Officials from 36 countries and UN agencies met in Cyprus to discuss ways to speed up humanitarian deliveries.

One relief ship arrived in the enclave from Cyprus last week and two others are expected to depart soon.

But aid groups say the shipments are logistically difficult and cannot replace deliveries by truck.

“Recent efforts to deliver food by air and sea are welcome, but only expanding land border crossings will allow large-scale deliveries to prevent famine,” said WHO Director-General Tedros Adhanom Ghebreyesus.

“Once again we call on Israel to open more border crossings and accelerate the access and delivery of water, food, medical supplies and other humanitarian assistance into and within Gaza.” At a Gaza school run by the UN Palestinian refugee agency, thousands of people fleeing Israeli airstrikes barely had enough food to break the daily Ramadan fast, unlike fellow Muslims elsewhere who celebrated the holy month with post- fasting treats.

“Go and look at all the markets… You won’t find a single can of broad beans or chickpeas for the children to eat,” said Basel al-Soueidi, who was sheltering in the Jabalia refugee camp.

He was cooking some red lentils for the surviving members of his family, seventeen of whom died in the war.

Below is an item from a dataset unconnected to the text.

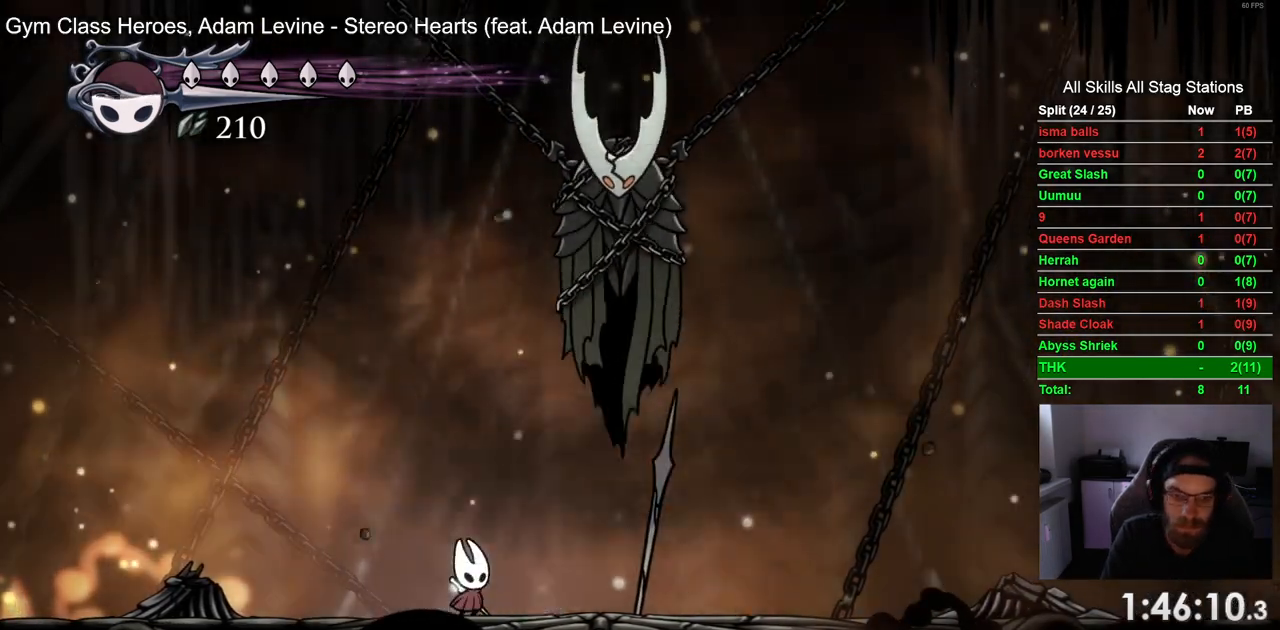
{"buttons": ["SQUARE"], "left_stick": "center", "right_stick": "center", "events": [[100, "SQUARE", "down"], [233, "SQUARE", "up"], [500, "SQUARE", "down"]]}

“I miss them all – there is no food or water, there is nothing. All my cousins ​​have died, there is no one left. We all used to come together during Ramadan, with my uncle,” he said, almost in tears.

ISRAEL SAYS militants are hiding in hospital

Near Al Shifa, residents told Reuters via a chat app that the army had blown up houses nearby as buildings in the hospital complex burned.

Rabah, a father of five, said the area was a war zone, with people trapped in their homes amid clashes on the streets.

“Israel sent tanks back into the heart of Gaza City to destroy what remains of its homes and roads,” he said.

Israel said its forces had killed more than 50 Hamas gunmen in the past day, bringing the number of fighters killed around the hospital to 140, along with two Israeli soldiers.

It said it had located military infrastructure and weapons in and around the facility, with images of AK-47 automatic rifles, rocket-propelled grenades, mortars and other artillery.

Military spokesman Admiral Daniel Hagari said many Hamas and Islamic Jihad fighters were hiding in Al Shifa.

“When we entered the hospital, we found terrorists fighting against us here in this area,” he said.

Night vision videos distributed by the Israeli army showed soldiers loading food and water into the hospital.

Hamas has denied that the hospital houses fighters and said the dead were wounded patients and displaced persons.